Orson Welles: The meaning of Rosebud in ‘Citizen Kane’
"What does 'Rosebud' mean in 'Citizen Kane'?" It is perhaps the question most often fielded by Wellesnet. The most detailed answer given by Orson Welles was contained in a press statement released by RKO Radio Pictures prior the film's release in May 1941. The complete press release, uncovered by biographer Frank Brady, has been more extensively reported here in the past, but it bears repeating.
By ORSON WELLES
January 15, 1941
I wished to make a motion picture which was not a narrative of action so much as an examination of character. For this, I desired a man of many sides and many aspects. It was my idea to show that six or more people could have as many widely divergent opinions concerning the nature of a single personality. Clearly such a notion could not be worked out if it would apply to an ordinary American citizen.
I immediately decided that my character (Charles Foster Kane) should be a public man — an extremely public man — an extremely important one ...
There have been many motion pictures and novels rigorously obeying the formula of the “success story,” I wished to do something quite different. I wished to make a picture which might be called a “failure story.” I did not wish to portray a ruthless and gifted industrialist working his way up from a simple lumberman or streetcar conductor to a position of wealth and prominence. The interpretations of such a character by his intimates were too obvious for my purpose; I therefore invested my character with sixty million dollars at the age of eight so that there was no considerable or important gain in point of wealth possible from a dramatic point of view. My story was not, therefore, about how a man gets money, but what he does with his money — not when he gets old — but throughout his entire career. A man, who has money and doesn’t have to concern himself with making more, naturally wishes to use it for the exercise of power ...
The most basic of all ideas was that of a search for the true significance of the man’s apparently meaningless dying words. Kane was raised without a family. He was snatched from his mother’s arms in early childhood. His parents were a bank. From the point of view of the psychologist, my character had never made what is known as “transference” from his mother. Hence his failure with his wives. In making this clear during the course of the picture, it was my attempt to lead the thoughts of my audience closer and closer to the solution of the enigma of his dying words. These were “Rosebud.” The device of the picture calls for a newspaperman (who didn’t know Kane) to interview people who knew him very well. None had ever heard of “Rosebud.” Actually, as it turns out, “Rosebud” is the trade name of a cheap little sled on which Kane was playing on the day he was taken away from his home and his mother. In his subconscious it represented the simplicity, the comfort, above all the lack of responsibility in his home, and also it stood for his mother’s love which Kane never lost.

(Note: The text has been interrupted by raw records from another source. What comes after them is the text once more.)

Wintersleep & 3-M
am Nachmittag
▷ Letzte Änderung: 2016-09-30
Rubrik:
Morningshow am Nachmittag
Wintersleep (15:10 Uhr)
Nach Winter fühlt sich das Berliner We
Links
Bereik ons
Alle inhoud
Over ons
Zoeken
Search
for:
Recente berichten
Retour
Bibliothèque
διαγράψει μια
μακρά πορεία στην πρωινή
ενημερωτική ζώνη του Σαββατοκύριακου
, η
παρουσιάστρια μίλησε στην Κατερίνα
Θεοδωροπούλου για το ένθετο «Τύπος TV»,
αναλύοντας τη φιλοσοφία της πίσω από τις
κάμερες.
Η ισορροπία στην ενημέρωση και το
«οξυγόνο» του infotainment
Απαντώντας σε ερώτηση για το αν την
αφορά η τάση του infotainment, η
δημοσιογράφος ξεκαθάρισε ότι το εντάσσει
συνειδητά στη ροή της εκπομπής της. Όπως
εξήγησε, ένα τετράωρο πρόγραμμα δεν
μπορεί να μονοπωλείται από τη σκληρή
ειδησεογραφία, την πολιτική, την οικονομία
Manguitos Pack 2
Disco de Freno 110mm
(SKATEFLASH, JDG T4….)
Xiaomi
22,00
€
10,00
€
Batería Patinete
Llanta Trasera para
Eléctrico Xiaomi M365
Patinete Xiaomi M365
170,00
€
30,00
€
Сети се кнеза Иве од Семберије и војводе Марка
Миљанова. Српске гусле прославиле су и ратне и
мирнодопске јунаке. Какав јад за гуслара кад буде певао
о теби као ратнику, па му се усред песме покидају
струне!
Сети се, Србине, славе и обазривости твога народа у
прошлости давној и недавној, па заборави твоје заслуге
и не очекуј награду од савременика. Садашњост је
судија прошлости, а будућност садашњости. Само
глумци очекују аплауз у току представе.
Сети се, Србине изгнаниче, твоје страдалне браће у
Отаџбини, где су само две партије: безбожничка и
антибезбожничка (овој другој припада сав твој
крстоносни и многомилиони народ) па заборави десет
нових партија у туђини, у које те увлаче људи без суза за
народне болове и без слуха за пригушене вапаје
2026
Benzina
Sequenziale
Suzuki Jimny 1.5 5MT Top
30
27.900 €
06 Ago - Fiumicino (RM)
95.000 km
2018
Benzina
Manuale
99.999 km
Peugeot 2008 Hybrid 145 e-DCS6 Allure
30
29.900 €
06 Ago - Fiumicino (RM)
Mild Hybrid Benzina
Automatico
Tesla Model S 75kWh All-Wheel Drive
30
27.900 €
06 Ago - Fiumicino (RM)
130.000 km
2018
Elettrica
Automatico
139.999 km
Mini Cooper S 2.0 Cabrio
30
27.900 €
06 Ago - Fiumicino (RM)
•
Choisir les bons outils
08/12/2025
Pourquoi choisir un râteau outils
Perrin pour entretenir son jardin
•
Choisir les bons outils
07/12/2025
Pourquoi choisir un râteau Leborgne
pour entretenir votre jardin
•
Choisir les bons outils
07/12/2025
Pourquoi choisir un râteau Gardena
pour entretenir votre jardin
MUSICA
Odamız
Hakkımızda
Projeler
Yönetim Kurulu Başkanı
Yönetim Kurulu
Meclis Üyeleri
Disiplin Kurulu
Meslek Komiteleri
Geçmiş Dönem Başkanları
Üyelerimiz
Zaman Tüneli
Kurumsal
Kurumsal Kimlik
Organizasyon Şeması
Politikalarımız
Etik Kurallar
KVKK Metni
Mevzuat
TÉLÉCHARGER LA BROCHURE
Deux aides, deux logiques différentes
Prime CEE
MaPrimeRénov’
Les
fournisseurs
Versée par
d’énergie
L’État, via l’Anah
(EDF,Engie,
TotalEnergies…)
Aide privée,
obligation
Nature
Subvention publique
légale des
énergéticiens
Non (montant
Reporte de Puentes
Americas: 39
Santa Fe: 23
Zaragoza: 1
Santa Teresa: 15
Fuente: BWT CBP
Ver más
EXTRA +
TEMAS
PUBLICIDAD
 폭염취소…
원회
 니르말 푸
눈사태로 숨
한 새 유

In his waking hours, Kane had certainly forgotten the sled and the name which was painted on it. Casebooks of psychiatrists are full of these stories. It was important for me in the picture to tell the audience as effectively as possible what this really meant. Clearly it would be undramatic and disappointing if an arbitrary character in the story popped up with the information. The best solution was the sled itself. Now, how could this sled still exist since it was built in 1880?
It was necessary that my character be a collector the kind of man who never throws anything away. I wished to use as a symbol — at the conclusion of the picture — a great expanse of objects — thousands and thousands of things — one of which is “Rosebud.” This field of inanimate theatrical properties I wished to represent the very dust heap of a man’s life. I wished the camera to show beautiful things, ugly things and useless things, too — indeed everything, which could stand for a public career and a private life. I wished objects of art, objects of sentiment, and just plain objects. There was no way for me to do this except to make my character, as I have said, a collector, and to give him a great house in which to keep his collections. The house itself occurred to me as a literal translation in terms of drama of the expression “ivory tower.” The protagonist of my “failure story” must retreat from a democracy which his money fails to buy and his power fails to control.
There are two retreats possible: death and the womb. The house was the womb. Here too was all the grandeur, all the despotism, which my man had found lacking in the outside world. Such was his estate — such was the obvious repository for a collection large enough to include, without straining the credulity of the audience — a little toy from the dead past of a great man.